Classifying Viral Genome Mutations
Different institutes and websites in the world use different classifications for the mutations of the SARS nCoV 2 viral genome. As given above GISAID method is one such method in which all the mutations were grouped in to 7 different groups named GH, GR, G, V, S, O and L.
In Nextstrain.org the classify the mutations in to 5 different groups called clades named 19A, 19B, 20A, 20B and 20C. This website list all the mutations in a single phylogenic tree showing all the mutations in a timeline.
But one of the most detailed mutation classification method is the pangolin method. Pangolin is a phylogenic assignment of named Global outbreak lineages. So you can actually upload your sequences to this Pangolin web app, analyze and compare your sequencing data with present lineages. According to Pangolin classification there are two main Pangolin Lineages of SARS nCoV 2 virus named Lineage A and Lineage B, and then under each of these there are sub lineages named as A.1, A.2, A.3, and so on(Image).
In this website, they have lineage descriptions with from where everything comes from (Image). According to this Pangolin lineage classification the viruses from the current outbreak belongs to the B.1 lineage which is a large European lineage. But that doesn’t mean that this virus came from Europe at all. It just means that it was first described there and the virus of course may have come from somewhere else. So, these phylogenic classifications can’t be used to determine from where a virus came from to initiate an outbreak.
Main Mutations of SARS nCoV2
(Image – Nathan D. Grubaugh, William P. Hanage, Angela L. Rasmussen
Making Sense of Mutation: What D614G Means for the COVID-19 Pandemic
Remains Unclear
Cell, Volume 182, Issue 4, 20 August 2020, Pages 794-795)

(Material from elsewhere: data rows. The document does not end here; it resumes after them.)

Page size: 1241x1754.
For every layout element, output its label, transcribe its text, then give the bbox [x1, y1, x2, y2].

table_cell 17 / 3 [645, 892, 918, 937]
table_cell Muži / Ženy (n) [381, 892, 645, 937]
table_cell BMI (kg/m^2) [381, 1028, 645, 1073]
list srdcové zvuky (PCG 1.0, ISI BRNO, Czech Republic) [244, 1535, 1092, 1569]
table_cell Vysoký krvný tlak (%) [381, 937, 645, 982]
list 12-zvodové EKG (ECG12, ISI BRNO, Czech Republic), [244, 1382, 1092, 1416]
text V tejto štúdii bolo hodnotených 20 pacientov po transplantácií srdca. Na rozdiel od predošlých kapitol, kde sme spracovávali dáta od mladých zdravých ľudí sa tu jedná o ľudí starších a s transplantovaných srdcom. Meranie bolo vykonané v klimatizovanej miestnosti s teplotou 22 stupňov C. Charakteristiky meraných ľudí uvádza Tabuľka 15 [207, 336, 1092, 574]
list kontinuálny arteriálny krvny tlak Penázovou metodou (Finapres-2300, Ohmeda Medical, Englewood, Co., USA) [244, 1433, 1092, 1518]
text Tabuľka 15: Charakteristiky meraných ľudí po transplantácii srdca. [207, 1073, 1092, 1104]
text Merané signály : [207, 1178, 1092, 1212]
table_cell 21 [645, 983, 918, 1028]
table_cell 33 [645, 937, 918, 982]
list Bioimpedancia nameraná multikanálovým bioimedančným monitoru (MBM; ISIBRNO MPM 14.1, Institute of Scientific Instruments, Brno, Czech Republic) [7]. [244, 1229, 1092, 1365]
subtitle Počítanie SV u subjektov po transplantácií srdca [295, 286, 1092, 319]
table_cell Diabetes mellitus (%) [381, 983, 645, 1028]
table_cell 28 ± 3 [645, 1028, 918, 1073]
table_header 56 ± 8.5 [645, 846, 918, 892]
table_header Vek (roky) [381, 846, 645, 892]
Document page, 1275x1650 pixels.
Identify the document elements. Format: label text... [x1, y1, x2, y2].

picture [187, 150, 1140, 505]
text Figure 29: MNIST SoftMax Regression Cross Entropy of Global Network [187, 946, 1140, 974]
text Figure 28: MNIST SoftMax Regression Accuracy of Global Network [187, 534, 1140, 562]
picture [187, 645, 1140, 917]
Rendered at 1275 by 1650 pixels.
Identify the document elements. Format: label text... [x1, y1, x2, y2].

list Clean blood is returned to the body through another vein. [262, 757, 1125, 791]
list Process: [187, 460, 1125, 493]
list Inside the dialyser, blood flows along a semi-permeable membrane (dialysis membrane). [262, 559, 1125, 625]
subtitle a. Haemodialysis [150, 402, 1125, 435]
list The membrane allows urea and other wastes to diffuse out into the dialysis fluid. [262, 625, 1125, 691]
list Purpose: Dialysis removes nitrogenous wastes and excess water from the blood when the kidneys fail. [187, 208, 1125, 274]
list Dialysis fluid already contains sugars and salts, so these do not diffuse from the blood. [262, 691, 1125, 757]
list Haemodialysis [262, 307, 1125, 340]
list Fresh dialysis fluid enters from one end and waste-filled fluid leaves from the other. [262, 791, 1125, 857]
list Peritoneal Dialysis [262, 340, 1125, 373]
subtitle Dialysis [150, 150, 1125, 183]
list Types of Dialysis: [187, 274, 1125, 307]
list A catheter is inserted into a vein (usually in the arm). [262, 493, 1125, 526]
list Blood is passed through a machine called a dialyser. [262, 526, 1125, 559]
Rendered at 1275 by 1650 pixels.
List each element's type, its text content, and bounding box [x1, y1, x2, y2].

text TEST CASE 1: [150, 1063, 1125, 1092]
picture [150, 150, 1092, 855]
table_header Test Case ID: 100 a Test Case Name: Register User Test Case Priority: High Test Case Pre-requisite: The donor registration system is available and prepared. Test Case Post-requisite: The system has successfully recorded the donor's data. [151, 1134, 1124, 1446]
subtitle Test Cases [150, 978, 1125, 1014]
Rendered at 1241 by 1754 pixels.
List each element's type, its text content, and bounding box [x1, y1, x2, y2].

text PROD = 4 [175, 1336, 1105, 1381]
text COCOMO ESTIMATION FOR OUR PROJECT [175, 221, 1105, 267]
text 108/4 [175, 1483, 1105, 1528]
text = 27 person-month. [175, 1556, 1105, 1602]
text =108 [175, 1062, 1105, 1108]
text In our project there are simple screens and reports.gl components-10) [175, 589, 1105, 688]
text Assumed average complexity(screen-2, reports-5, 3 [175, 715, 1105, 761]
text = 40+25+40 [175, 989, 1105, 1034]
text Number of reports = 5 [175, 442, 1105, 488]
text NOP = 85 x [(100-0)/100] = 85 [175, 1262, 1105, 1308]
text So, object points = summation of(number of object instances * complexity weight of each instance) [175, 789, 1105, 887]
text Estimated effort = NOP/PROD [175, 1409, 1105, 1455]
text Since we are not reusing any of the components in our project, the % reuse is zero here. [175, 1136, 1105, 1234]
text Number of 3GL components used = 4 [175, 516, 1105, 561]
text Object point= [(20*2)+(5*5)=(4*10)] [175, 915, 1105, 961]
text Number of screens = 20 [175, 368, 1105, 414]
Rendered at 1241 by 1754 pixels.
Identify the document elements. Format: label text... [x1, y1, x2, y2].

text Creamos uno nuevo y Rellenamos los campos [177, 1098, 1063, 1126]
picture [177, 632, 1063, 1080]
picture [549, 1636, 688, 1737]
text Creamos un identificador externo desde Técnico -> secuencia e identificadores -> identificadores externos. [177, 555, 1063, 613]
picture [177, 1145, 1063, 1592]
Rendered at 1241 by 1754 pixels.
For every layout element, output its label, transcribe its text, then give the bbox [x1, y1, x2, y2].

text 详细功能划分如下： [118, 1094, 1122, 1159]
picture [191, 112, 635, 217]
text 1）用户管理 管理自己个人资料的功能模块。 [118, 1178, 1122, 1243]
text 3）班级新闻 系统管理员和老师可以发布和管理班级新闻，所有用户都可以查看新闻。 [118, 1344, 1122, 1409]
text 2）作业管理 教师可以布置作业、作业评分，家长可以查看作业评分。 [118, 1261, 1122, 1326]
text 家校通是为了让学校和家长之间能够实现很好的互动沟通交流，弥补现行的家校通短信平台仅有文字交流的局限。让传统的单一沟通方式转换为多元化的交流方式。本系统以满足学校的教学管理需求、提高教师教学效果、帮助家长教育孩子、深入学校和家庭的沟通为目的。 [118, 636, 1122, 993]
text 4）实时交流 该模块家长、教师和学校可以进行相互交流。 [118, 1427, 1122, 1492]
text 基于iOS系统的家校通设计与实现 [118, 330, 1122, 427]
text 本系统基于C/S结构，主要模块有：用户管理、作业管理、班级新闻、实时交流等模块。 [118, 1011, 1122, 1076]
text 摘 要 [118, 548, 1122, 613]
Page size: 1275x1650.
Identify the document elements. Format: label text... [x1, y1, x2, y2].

In SAR-CoV 2 viral genome sequencing scientists have identified several main mutations that has happened over the time. In Sri Lankan viral strains we could identify two main mutations out of those named D614G and P1263L. From these two D614G mutation was the most common mutation that has been found all over the world. But later G614 variant immerged and gradually replaced the D614 variant. In Sri Lanka 24 viral samples out of 35 we have sequenced so far had this G614 mutation. And from the current outbreak, 15 samples out of 16 had the new mutation. The research work on this novel mutation have revealed that it is associated with lower RT-PCR cycle thresholds, suggestive of higher upper respiratory tract viral loads (Higher transmission ability), but not with increased disease severity.